Issue (i): Whether the secured creditor's right under Section 31B of the Recovery of Debts and Bankruptcy Act, 1993 prevails over the State's first charge under Section 82 of the Telangana State Goods and Services Tax Act, 2017.
Analysis: Section 31B gives secured creditors priority for realisation of secured debts by sale of secured assets and expressly places such debts above all other debts and Government dues. Section 82 of the Telangana State Goods and Services Tax Act, 2017 also contains a non-obstante clause and declares tax dues to be a first charge on property. The provisions therefore operate in the same field, but the Central enactment is a later and more specific law for priority in favour of secured creditors, and Section 34 of the Recovery of Debts and Bankruptcy Act, 1993 also gives it overriding effect. The constitutional doctrine of repugnancy, read with Articles 254 and 246-A of the Constitution of India, does not permit the State provision to displace the Central law in this field.

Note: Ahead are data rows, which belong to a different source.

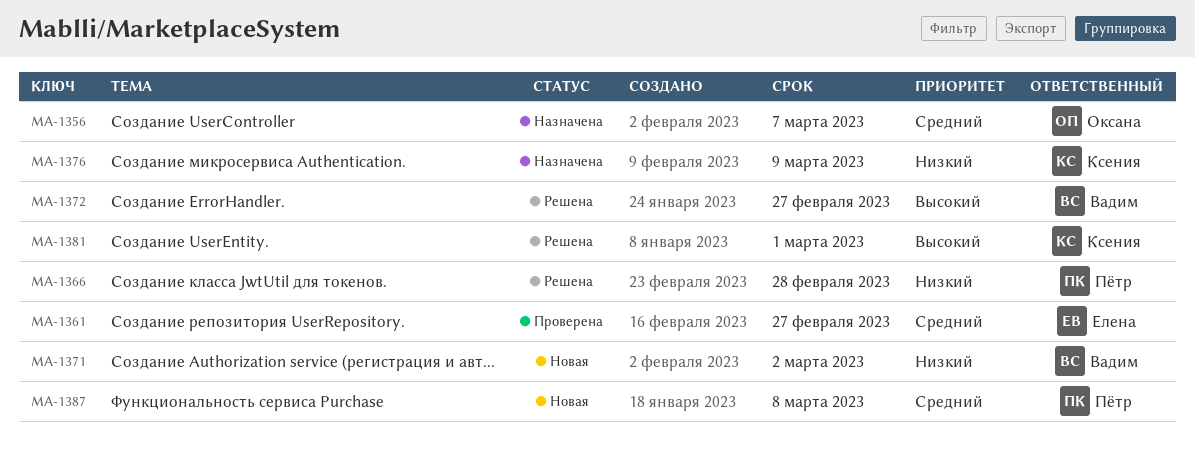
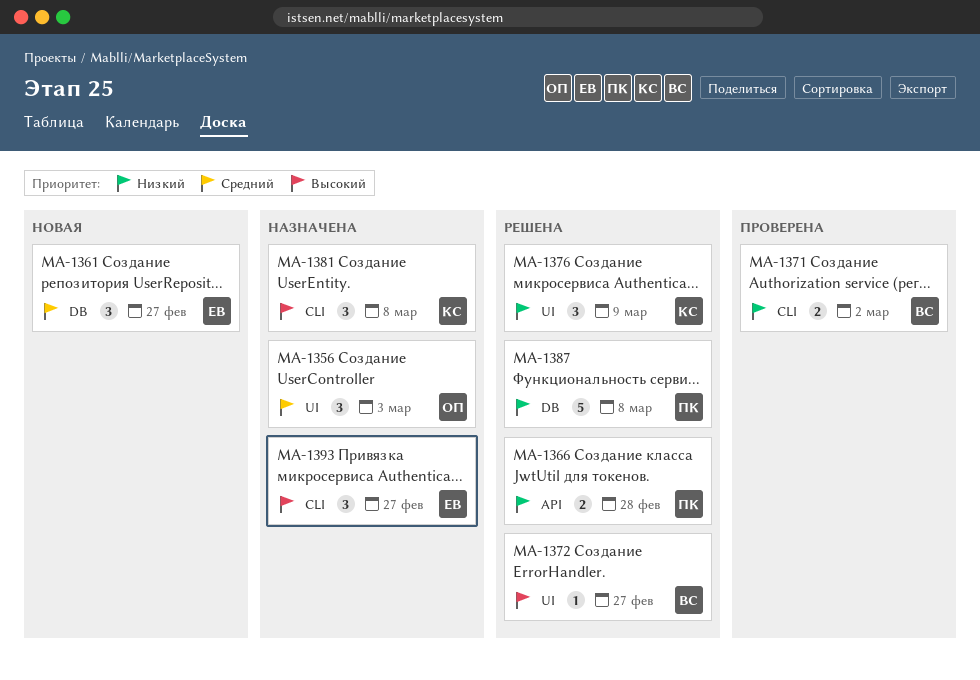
MA-1356, due: Mar 7 -> Mar 3
MA-1361, status: Проверена -> Новая
MA-1371, status: Новая -> Проверена
MA-1376, status: Назначена -> Решена
MA-1381, status: Решена -> Назначена
MA-1381, due: Mar 1 -> Mar 8
MA-1387, status: Новая -> Решена
MA-1387, priority: Средний -> Низкий
MA-1393: none -> present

Conclusion: The secured creditor's priority under Section 31B prevails over the State's first charge under Section 82.
Issue (ii): Whether the attachment, sale notice and auction of the mortgaged property by the tax authorities could stand against the secured creditor's enforcement rights.
Analysis: Once the secured creditor's priority is recognised, the State's attachment and sale process against the mortgaged secured asset cannot defeat the bank's enforcement rights. The tax authorities lacked competence to proceed against the secured asset in derogation of the secured creditor's statutory priority. The actions taken in attachment, sale notice and auction were therefore unsustainable.
Conclusion: The attachment, sale notice and auction were invalid and liable to be set aside.
Final Conclusion: The secured creditor is entitled to enforce its security interest in preference to the State's tax recovery claim, and the impugned recovery actions by the tax authorities cannot override that statutory priority.
Ratio Decidendi: Where a Central law confers statutory priority on secured creditors with overriding effect, a State law creating a first charge for tax dues cannot prevail against enforcement of the secured debt, and recovery action against the secured asset must yield to the secured creditor's priority.